WHAT IS BEING ASKED: Transcribe the source text in every row below word for word, leaving the pictures out of your answer.

Rendered images with source text
# # # # #
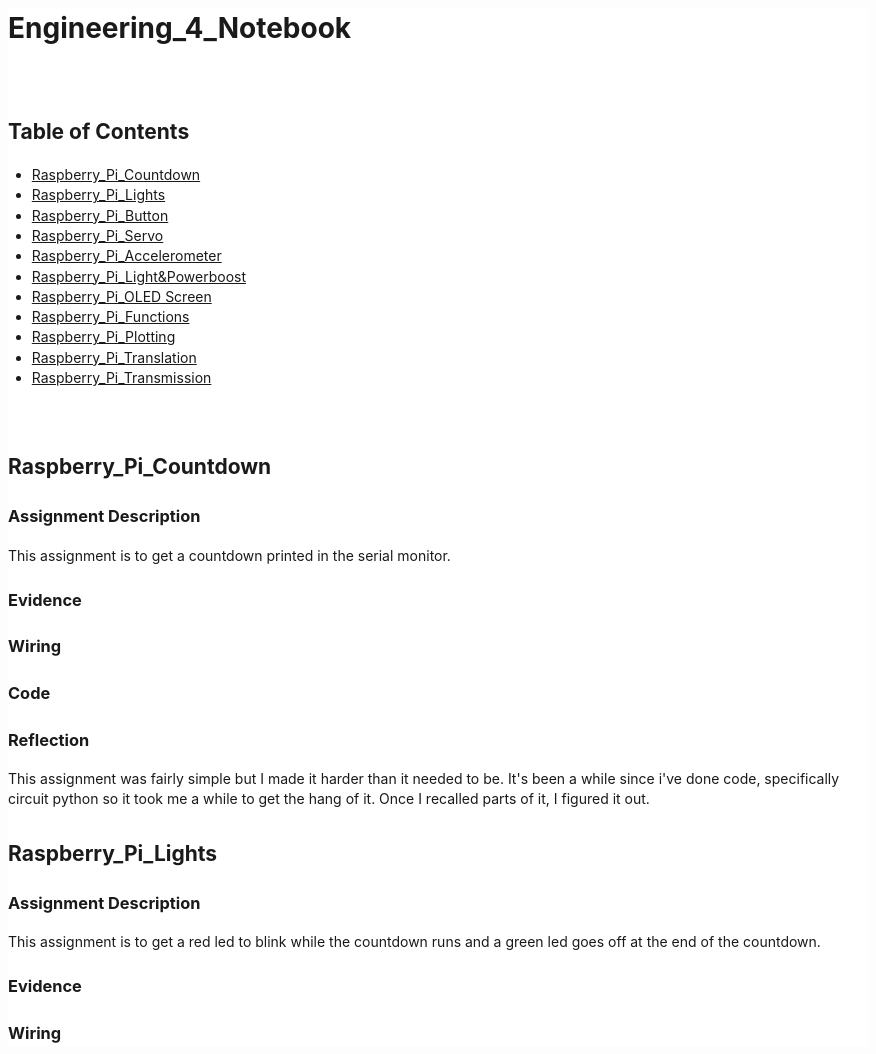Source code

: # Engineering_4_Notebook

&nbsp;

## Table of Contents
* [Raspberry_Pi_Countdown](#raspberry_pi_assignment_template)
* [Raspberry_Pi_Lights](#raspberry_pi_assignment_template)
* [Raspberry_Pi_Button](#raspberry_pi_assignment_template)
* [Raspberry_Pi_Servo](#raspberry_pi_assignment_template)
* [Raspberry_Pi_Accelerometer](#raspberry_pi_assignment_template)
* [Raspberry_Pi_Light&Powerboost](#raspberry_pi_assignment_template)
* [Raspberry_Pi_OLED Screen](#raspberry_pi_assignment_template)
* [Raspberry_Pi_Functions](#raspberry_pi_assignment_template)
* [Raspberry_Pi_Plotting](#raspberry_pi_assignment_template)
* [Raspberry_Pi_Translation](#raspberry_pi_assignment_template)
* [Raspberry_Pi_Transmission](#raspberry_pi_assignment_template)


&nbsp;


## Raspberry_Pi_Countdown

### Assignment Description
This assignment is to get a countdown printed in the serial monitor.
### Evidence 

### Wiring

### Code
![Code](https://github.com/hgeorge82/Engineering_4_Notebook/blob/main/raspberry-pi/Intro.py)
### Reflection
This assignment was fairly simple but I made it harder than it needed to be. It's been a while since i've done code, specifically circuit python so it took me a while to get the hang of it. Once I recalled parts of it, I figured it out.
&nbsp;

## Raspberry_Pi_Lights
### Assignment Description
This assignment is to get a red led to blink while the countdown runs and a green led goes off at the end of the countdown.
### Evidence 

### Wiring
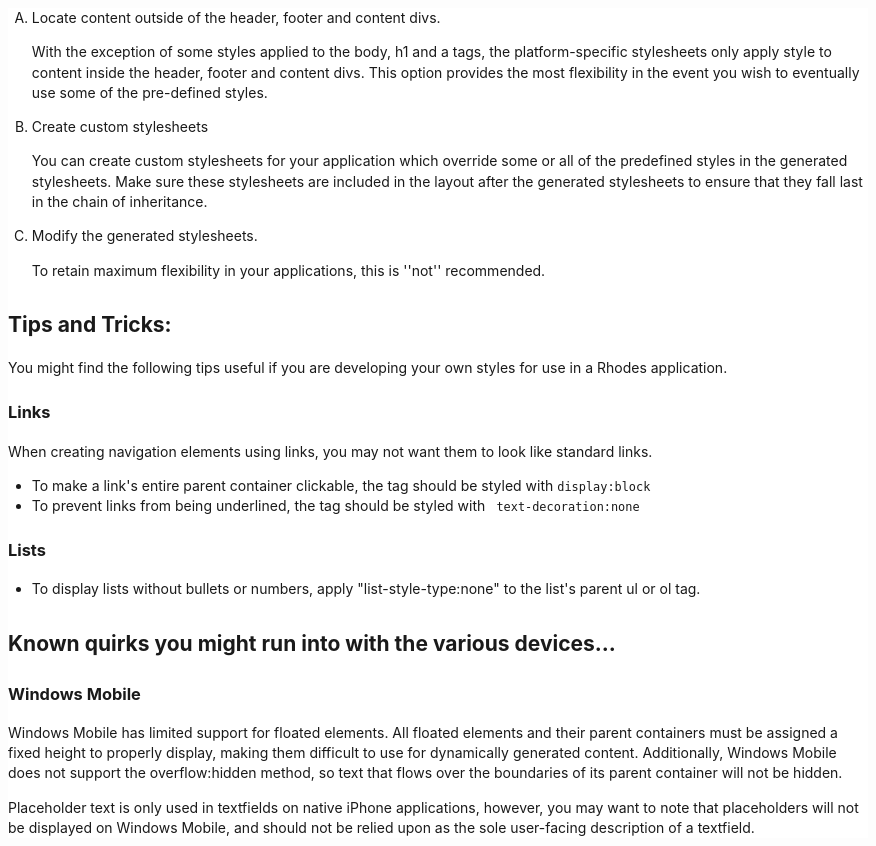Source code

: <ol type="A">

<li><p>Locate content outside of the header, footer and content divs.</p>  With the exception of some styles applied to the body, h1 and a tags,  the platform-specific stylesheets only apply style to content inside the header, footer and content divs.
This option provides the most flexibility in the event you wish to eventually use some of the pre-defined styles.</li>

<li><p>Create custom stylesheets </p> You can create custom stylesheets for your application which override some or all of the predefined styles in the generated stylesheets.  Make sure these stylesheets are included in the layout after the generated stylesheets to ensure that they fall last in the chain of inheritance.</li>

<li><p>Modify the generated stylesheets.</p> To retain maximum flexibility in your applications, this is ''not'' recommended.  </li>
</ol>


## Tips and Tricks:

You might find the following tips useful if you are developing your own styles for use in a Rhodes application.

### Links

When creating navigation elements using links, you may not want them to look like standard links.  

<ul>
<li>To make a link's entire parent container clickable, the <a> tag should be styled with <code>display:block</code></li>
<li>To prevent links from being underlined,  the <a> tag should be styled with <code> text-decoration:none </code> </li>

</ul>

### Lists
<ul>
<li>To display lists without bullets or numbers, apply "list-style-type:none" to the list's parent ul or ol tag.  </li>
</ul>

## Known quirks you might run into with the various devices...

### Windows Mobile
Windows Mobile has limited support for floated elements.  All floated elements and their parent containers must be assigned a fixed height to properly display, making them difficult to use for dynamically generated content.  Additionally, Windows Mobile does not support the overflow:hidden method, so text that flows over the boundaries of its parent container will not be hidden.

Placeholder text is only used in textfields on native iPhone applications, however, you may want to note that placeholders will not be displayed on Windows Mobile, and should not be relied upon as the sole user-facing description of a textfield.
# # # # #
PROBLEM SOLUTION:
Source code

: # Engineering_4_Notebook

&nbsp;

## Table of Contents
* [Raspberry_Pi_Countdown](#raspberry_pi_assignment_template)
* [Raspberry_Pi_Lights](#raspberry_pi_assignment_template)
* [Raspberry_Pi_Button](#raspberry_pi_assignment_template)
* [Raspberry_Pi_Servo](#raspberry_pi_assignment_template)
* [Raspberry_Pi_Accelerometer](#raspberry_pi_assignment_template)
* [Raspberry_Pi_Light&Powerboost](#raspberry_pi_assignment_template)
* [Raspberry_Pi_OLED Screen](#raspberry_pi_assignment_template)
* [Raspberry_Pi_Functions](#raspberry_pi_assignment_template)
* [Raspberry_Pi_Plotting](#raspberry_pi_assignment_template)
* [Raspberry_Pi_Translation](#raspberry_pi_assignment_template)
* [Raspberry_Pi_Transmission](#raspberry_pi_assignment_template)


&nbsp;


## Raspberry_Pi_Countdown

### Assignment Description
This assignment is to get a countdown printed in the serial monitor.
### Evidence 

### Wiring

### Code
![Code](https://github.com/hgeorge82/Engineering_4_Notebook/blob/main/raspberry-pi/Intro.py)
### Reflection
This assignment was fairly simple but I made it harder than it needed to be. It's been a while since i've done code, specifically circuit python so it took me a while to get the hang of it. Once I recalled parts of it, I figured it out.
&nbsp;

## Raspberry_Pi_Lights
### Assignment Description
This assignment is to get a red led to blink while the countdown runs and a green led goes off at the end of the countdown.
### Evidence 

### Wiring
Source code

: <ol type="A">

<li><p>Locate content outside of the header, footer and content divs.</p>  With the exception of some styles applied to the body, h1 and a tags,  the platform-specific stylesheets only apply style to content inside the header, footer and content divs.
This option provides the most flexibility in the event you wish to eventually use some of the pre-defined styles.</li>

<li><p>Create custom stylesheets </p> You can create custom stylesheets for your application which override some or all of the predefined styles in the generated stylesheets.  Make sure these stylesheets are included in the layout after the generated stylesheets to ensure that they fall last in the chain of inheritance.</li>

<li><p>Modify the generated stylesheets.</p> To retain maximum flexibility in your applications, this is ''not'' recommended.  </li>
</ol>


## Tips and Tricks:

You might find the following tips useful if you are developing your own styles for use in a Rhodes application.

### Links

When creating navigation elements using links, you may not want them to look like standard links.  

<ul>
<li>To make a link's entire parent container clickable, the <a> tag should be styled with <code>display:block</code></li>
<li>To prevent links from being underlined,  the <a> tag should be styled with <code> text-decoration:none </code> </li>

</ul>

### Lists
<ul>
<li>To display lists without bullets or numbers, apply "list-style-type:none" to the list's parent ul or ol tag.  </li>
</ul>

## Known quirks you might run into with the various devices...

### Windows Mobile
Windows Mobile has limited support for floated elements.  All floated elements and their parent containers must be assigned a fixed height to properly display, making them difficult to use for dynamically generated content.  Additionally, Windows Mobile does not support the overflow:hidden method, so text that flows over the boundaries of its parent container will not be hidden.

Placeholder text is only used in textfields on native iPhone applications, however, you may want to note that placeholders will not be displayed on Windows Mobile, and should not be relied upon as the sole user-facing description of a textfield.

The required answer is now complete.